(This is part of my journey going playing through 2016’s Rimworld. You can follow the entire series on the Retro Gaming page.)
For this new series, I’m going to break one of the cardinal rules of Retro Gaming and go through a game that’s fairly recent: Rimworld. I’ve been wanting to blog a full playthrough of a game, and I think this format would suit it best.
If you’ve never played Rimworld before, it’s a colony simulator in which you take a handful of semi-autonomous crew members who have crashed on an alien world and try to create a settlement to survive. There are a lot of settings for a new game, but here’s what I’ve decided for this playthrough:
- I’m going with the standard “crashlanded” package of three crew members and an assortment of weapons and supplies.
- I’m picking “Cassandra Classic” on “Strive to Survive” difficulty for the AI storyteller.
- I’m choosing “commitment mode,” which means I can’t reload past save games.
- I’m asking the game to pick a random site and biome on the world to build a colony. In this case, I got a small hilly batch of tundra (not great) with some plants, berries, and animals.
- I’m going to pick three colonists from the eight that the computer rolls for me (no re-rolling).
I didn’t have the best options from these eight, but I think I have a workable crew. My three survivors are:
- Wallis, an older guy with creepy breathing who will me my main construction guy and probably my hunter as well. He’s super-immune to disease and infection and has decent stats across-the-board.
- Lozano, a “tortured artist” with a grumpy disposition who is a good hand-to-hand fighter, a quick sleeper, and can help out with everything except research and crafting. Probably be using him for a lot of dumb labor.
- Hoffman, a younger lady who can’t fight (boo) but is also a quick sleeper (which means more work time) and has a higher mental break threshold. With a planting skill of 6, she’ll be my farmer.
All right, let’s do this!
The very first day in Rimworld is crucial, so careful planning is needed to get off to the right start. The main goal is to get a basic structure up with some beds and then start hauling useful materials to a stockpile. As this area is tundra, I know I’m in for a more difficult challenge since there are fewer trees and not as many animals.
The first thing I always do is pause the game and survey the land for a good base location as well as spot where various other supply caches are. A great base is near steel/machinery mining nodes and rich soil deposits, and if you can move into a partially built structure, all the better. A third consideration is to have the base toward the middle of the map so that colonists are never that far away.
After looking over this map, the two most promising ruins are too far toward the edges, so I’m going to build a more centralized base that’s near good mining and farming areas instead. I think I’ll have the base grow into the side of a mountain and then tunnel out additional housing rooms in there.
So here we go — the starting point for Base Bio Break. With a short growing season, I really need to get crops in the ground, but I also need to go hunting for furs to turn into parkas to help stave off frostbite and hypothermia.
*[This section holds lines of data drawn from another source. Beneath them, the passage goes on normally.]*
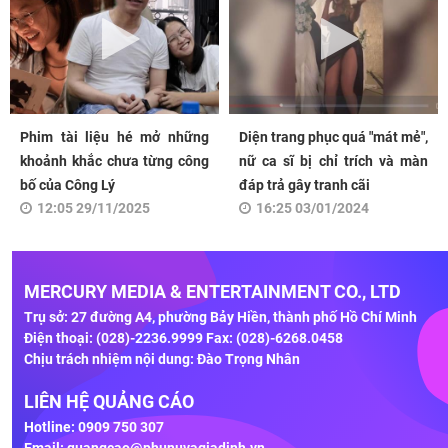
Phim tài liệu hé mở những
Diện trang phục quá "mát mẻ",
khoảnh khắc chưa từng công
nữ ca sĩ bị chỉ trích và màn
bố của Công Lý
đáp trả gây tranh cãi
12:05 29/11/2025
16:25 03/01/2024
MERCURY MEDIA & ENTERTAINMENT CO., LTD
Trụ sở: 27 đường A4, phường Bảy Hiền, thành phố Hồ Chí Minh
Điện thoại: (028)-2236.9999 Fax: (028)-6268.0458
Chịu trách nhiệm nội dung: Đào Trọng Nhân
LIÊN HỆ QUẢNG CÁO
Hotline: 0909 750 307
Email:
quangcao@phunuvagiadinh.vn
It’s summer… and the high temperature is only 65, with the lows in the 40s. This first year is going to be a race against time.
Wallis, my builder, comes down hard with a case of cryosleep sickness and then has to spend the first day in bed as she gets her asthma tended to. Lozaro keeps gathering while I send Hoffman to start clearing out farming area over a patch of rich soil to the north of the base.
Wallis wakes up later and works around a puddle of puke to finish the basic one-room base. I always like to start with a single room, just to get the colonists out of the elements, but I’ll need to make individual bedrooms before long to keep morale from diving.
The first challenge arrives when a snowhare decides to go stark raving mad and attack Hoffman while she’s harvesting some birch trees. Unfortunately for Hoffman, she’s incapable of defending herself — even against killer bunnies — so she had to run to base while getting nibbled on the whole way. She then develops an infection in her left foot from one of the bites.
That’s not a good omen for my colony’s toughness.
But then, a stroke of somewhat good luck — a wild man wanders into the area, ripe for arresting. Why arrest him? Because then we can lock him up and start the process of eventually recruiting him into the colony. It’s all for his own good, trust me. And I really need a fourth colonist at this point.
All things considered, Bio Break colony is off to a good start. We’ve got a lot of the essentials laid down, a potential fourth member in the works, and still some time to go before the long, cold winter sets in.